Copy all of the entries below word for word, leaving out the pictures.

═════ INPUT DATA

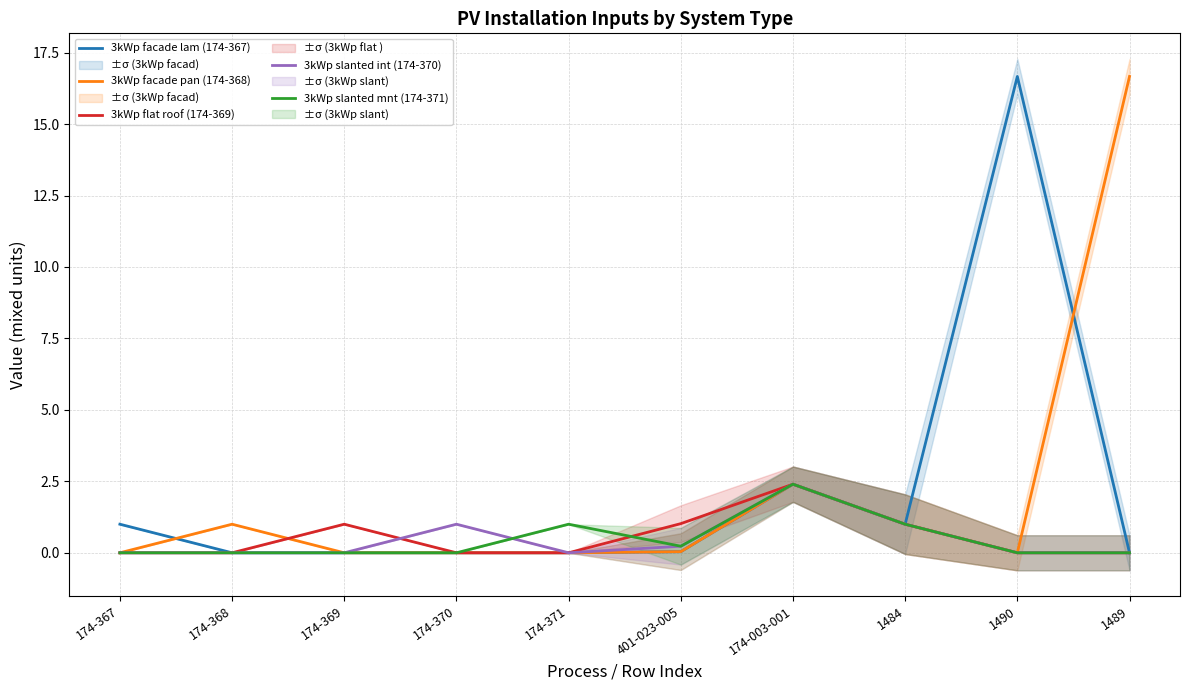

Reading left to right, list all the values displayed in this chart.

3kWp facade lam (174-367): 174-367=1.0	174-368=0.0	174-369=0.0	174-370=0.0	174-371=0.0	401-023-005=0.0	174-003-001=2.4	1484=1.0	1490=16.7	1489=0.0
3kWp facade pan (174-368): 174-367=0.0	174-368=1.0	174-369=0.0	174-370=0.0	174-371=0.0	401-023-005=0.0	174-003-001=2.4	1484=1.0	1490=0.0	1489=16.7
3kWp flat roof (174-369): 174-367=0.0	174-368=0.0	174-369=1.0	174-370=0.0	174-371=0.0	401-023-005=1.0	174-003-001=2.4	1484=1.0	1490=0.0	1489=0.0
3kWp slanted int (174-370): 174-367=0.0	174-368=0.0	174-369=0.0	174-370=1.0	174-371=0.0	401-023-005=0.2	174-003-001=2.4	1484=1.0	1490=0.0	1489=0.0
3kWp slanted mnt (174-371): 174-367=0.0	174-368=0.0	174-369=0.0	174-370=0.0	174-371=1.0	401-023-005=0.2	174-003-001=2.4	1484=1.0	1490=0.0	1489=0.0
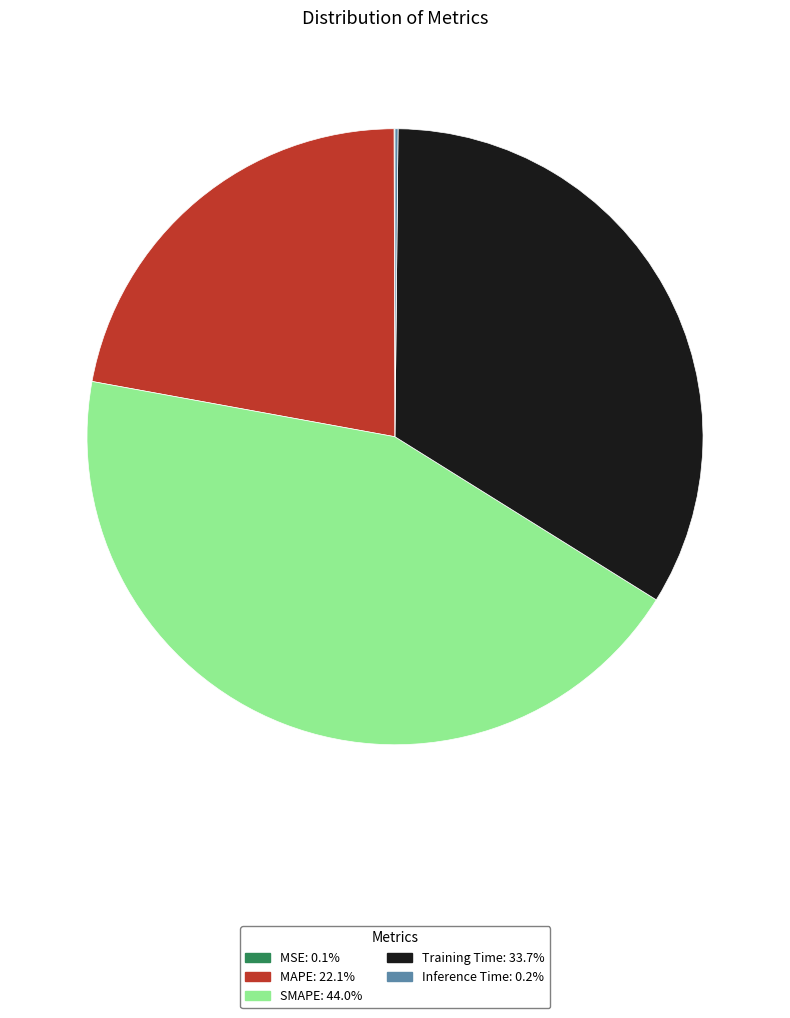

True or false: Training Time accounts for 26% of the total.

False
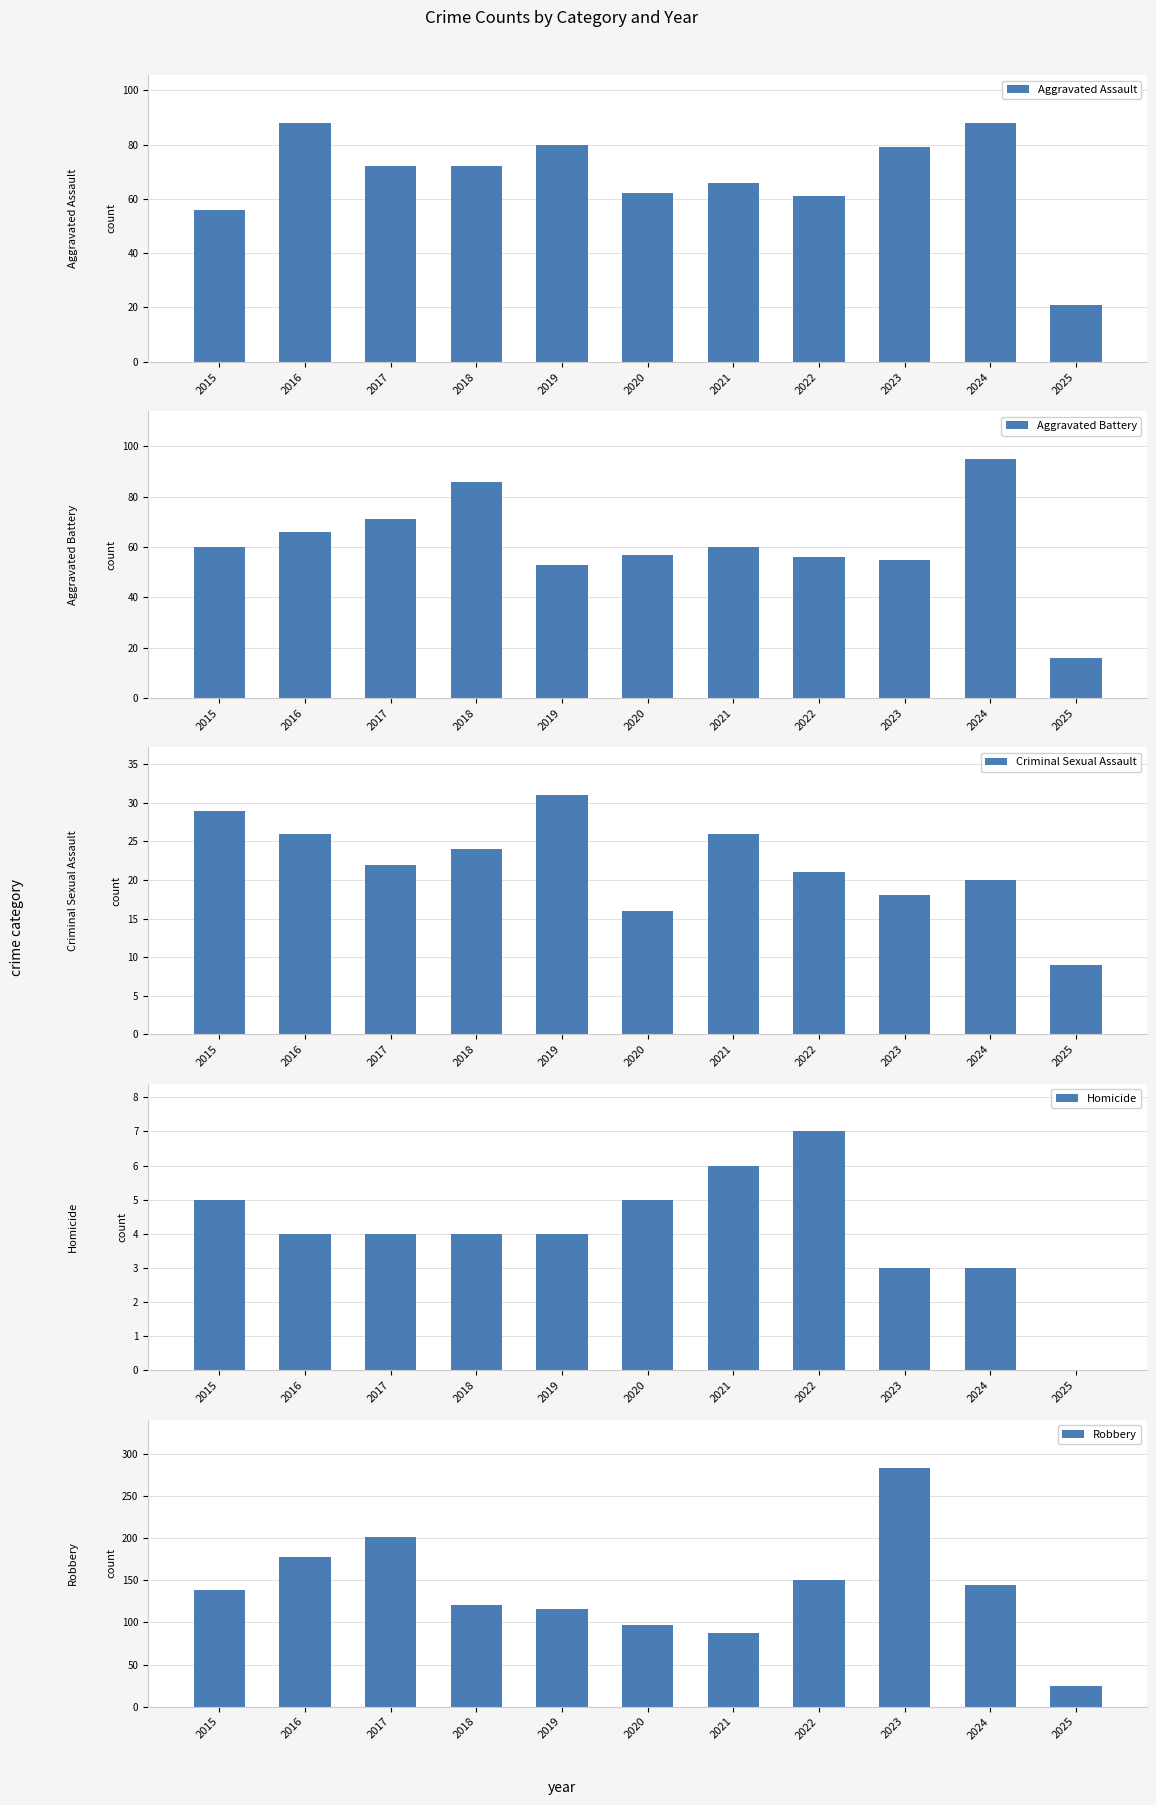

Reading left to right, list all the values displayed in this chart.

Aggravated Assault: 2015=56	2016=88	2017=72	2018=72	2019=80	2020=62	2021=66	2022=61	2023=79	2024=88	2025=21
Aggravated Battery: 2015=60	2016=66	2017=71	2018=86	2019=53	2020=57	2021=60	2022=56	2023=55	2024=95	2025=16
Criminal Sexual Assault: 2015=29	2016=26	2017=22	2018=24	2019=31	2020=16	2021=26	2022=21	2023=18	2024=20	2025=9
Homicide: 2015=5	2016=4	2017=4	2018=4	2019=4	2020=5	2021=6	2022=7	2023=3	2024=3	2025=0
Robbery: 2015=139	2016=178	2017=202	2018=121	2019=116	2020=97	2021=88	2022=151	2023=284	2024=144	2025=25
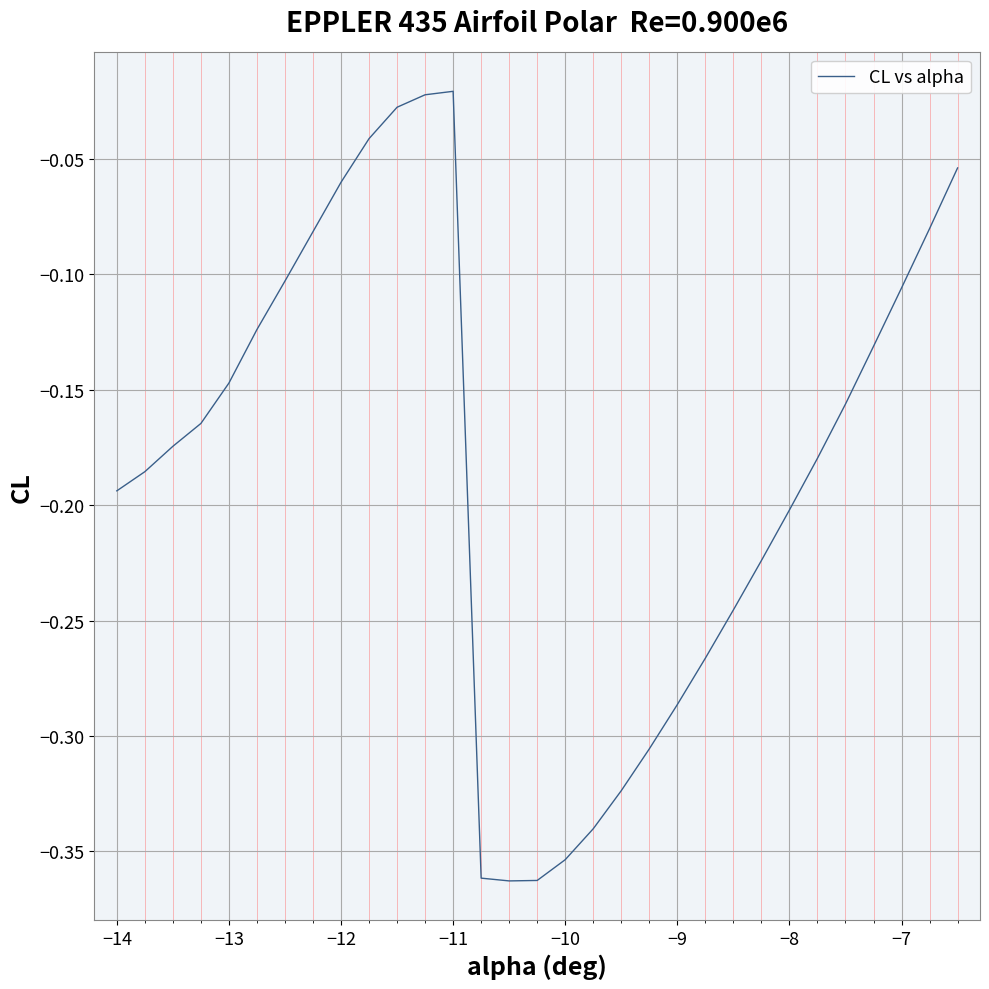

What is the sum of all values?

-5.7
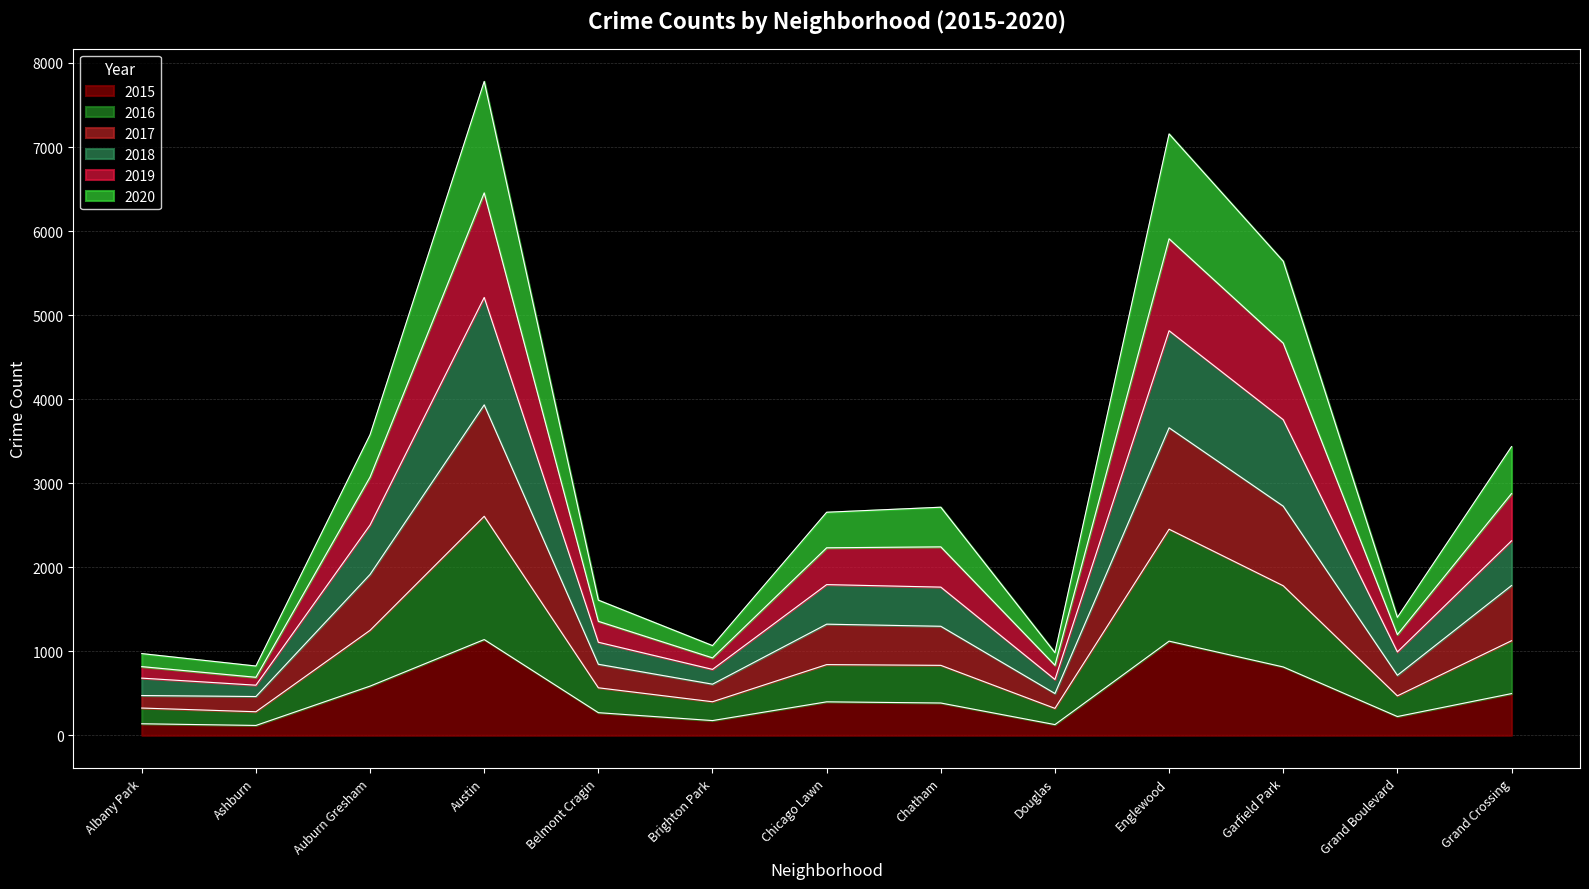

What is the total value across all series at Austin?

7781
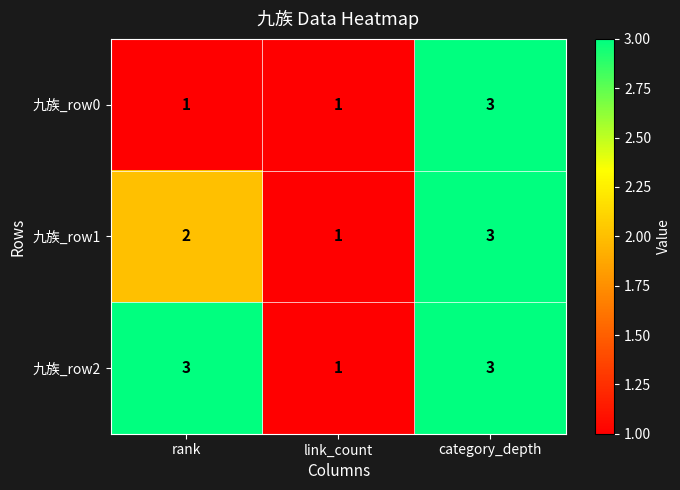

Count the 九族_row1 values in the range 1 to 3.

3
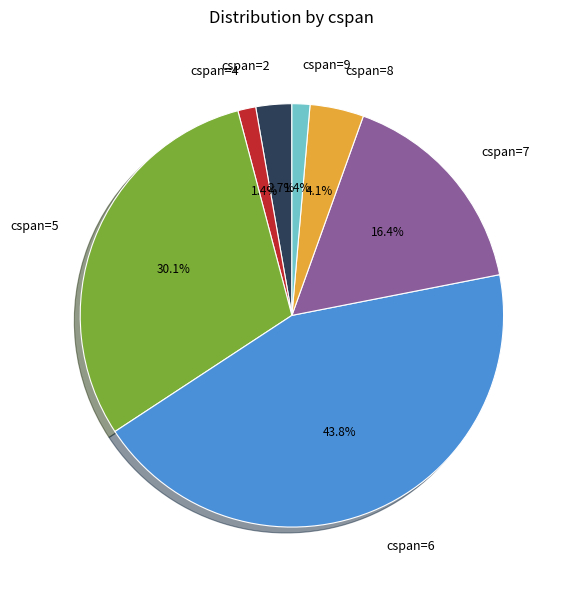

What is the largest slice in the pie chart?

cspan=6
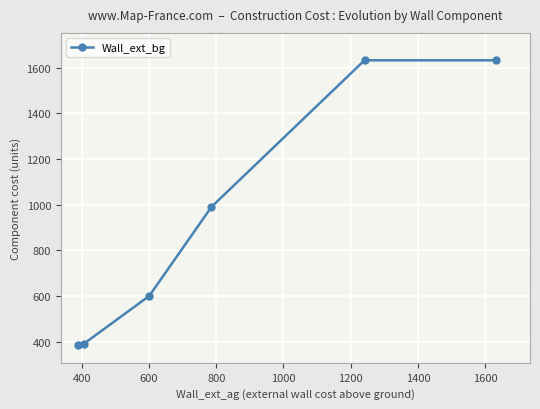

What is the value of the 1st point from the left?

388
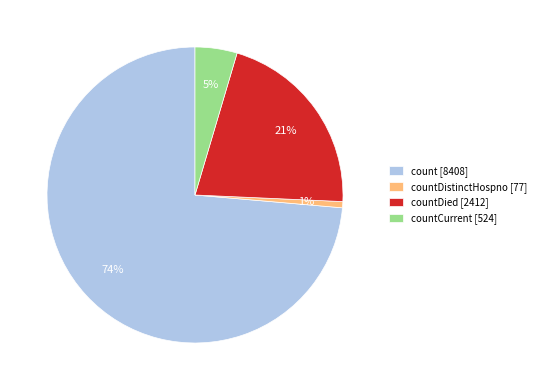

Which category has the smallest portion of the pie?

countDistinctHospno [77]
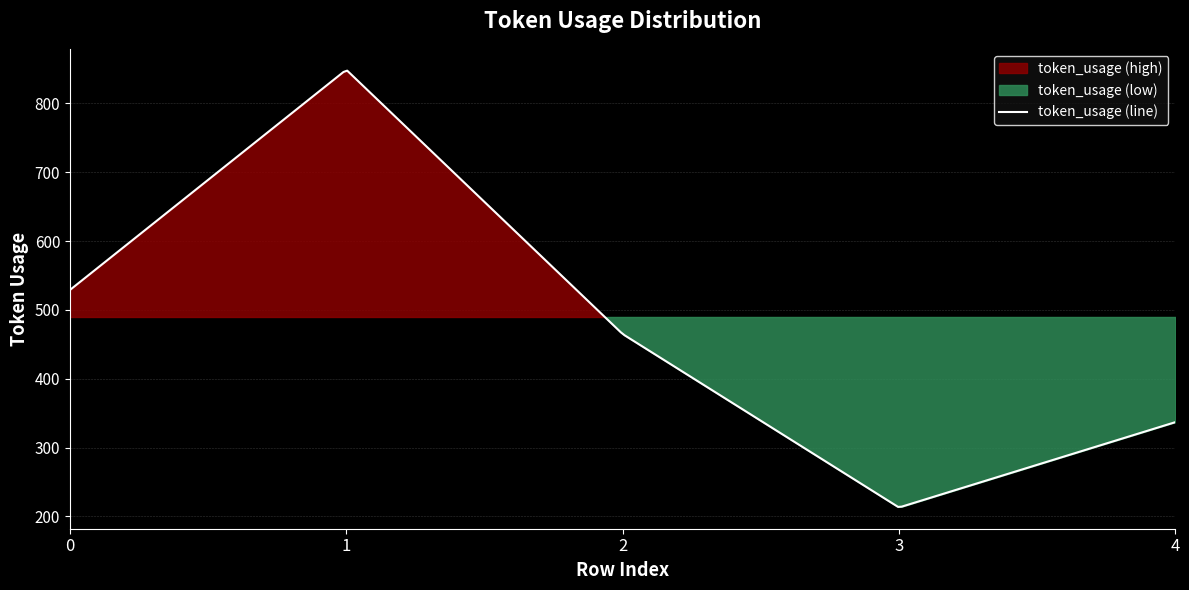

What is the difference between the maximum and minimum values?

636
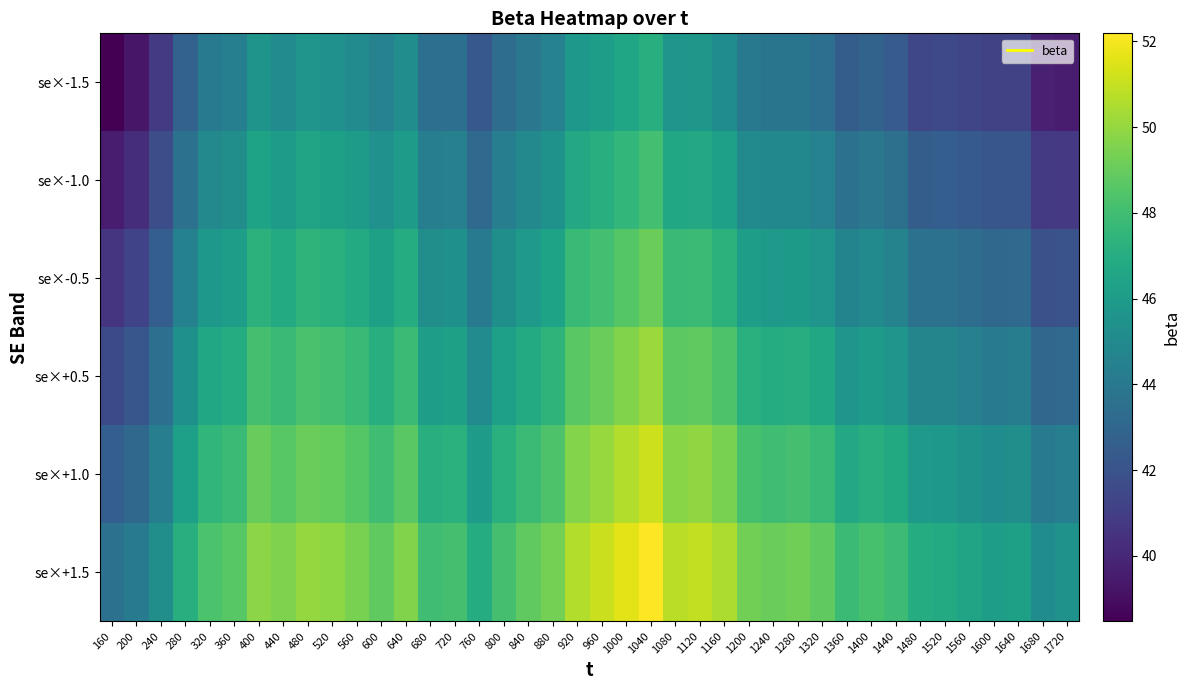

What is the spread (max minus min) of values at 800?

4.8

══════════

**THE ANSWER:**
Reading left to right, list all the values displayed in this chart.

3kWp facade lam (174-367): 174-367=1.0	174-368=0.0	174-369=0.0	174-370=0.0	174-371=0.0	401-023-005=0.0	174-003-001=2.4	1484=1.0	1490=16.7	1489=0.0
3kWp facade pan (174-368): 174-367=0.0	174-368=1.0	174-369=0.0	174-370=0.0	174-371=0.0	401-023-005=0.0	174-003-001=2.4	1484=1.0	1490=0.0	1489=16.7
3kWp flat roof (174-369): 174-367=0.0	174-368=0.0	174-369=1.0	174-370=0.0	174-371=0.0	401-023-005=1.0	174-003-001=2.4	1484=1.0	1490=0.0	1489=0.0
3kWp slanted int (174-370): 174-367=0.0	174-368=0.0	174-369=0.0	174-370=1.0	174-371=0.0	401-023-005=0.2	174-003-001=2.4	1484=1.0	1490=0.0	1489=0.0
3kWp slanted mnt (174-371): 174-367=0.0	174-368=0.0	174-369=0.0	174-370=0.0	174-371=1.0	401-023-005=0.2	174-003-001=2.4	1484=1.0	1490=0.0	1489=0.0

True or false: Training Time accounts for 26% of the total.

False

Reading left to right, list all the values displayed in this chart.

Aggravated Assault: 2015=56	2016=88	2017=72	2018=72	2019=80	2020=62	2021=66	2022=61	2023=79	2024=88	2025=21
Aggravated Battery: 2015=60	2016=66	2017=71	2018=86	2019=53	2020=57	2021=60	2022=56	2023=55	2024=95	2025=16
Criminal Sexual Assault: 2015=29	2016=26	2017=22	2018=24	2019=31	2020=16	2021=26	2022=21	2023=18	2024=20	2025=9
Homicide: 2015=5	2016=4	2017=4	2018=4	2019=4	2020=5	2021=6	2022=7	2023=3	2024=3	2025=0
Robbery: 2015=139	2016=178	2017=202	2018=121	2019=116	2020=97	2021=88	2022=151	2023=284	2024=144	2025=25

What is the sum of all values?

-5.7

What is the total value across all series at Austin?

7781

Count the 九族_row1 values in the range 1 to 3.

3

What is the largest slice in the pie chart?

cspan=6

What is the value of the 1st point from the left?

388

Which category has the smallest portion of the pie?

countDistinctHospno [77]

What is the difference between the maximum and minimum values?

636

What is the spread (max minus min) of values at 800?

4.8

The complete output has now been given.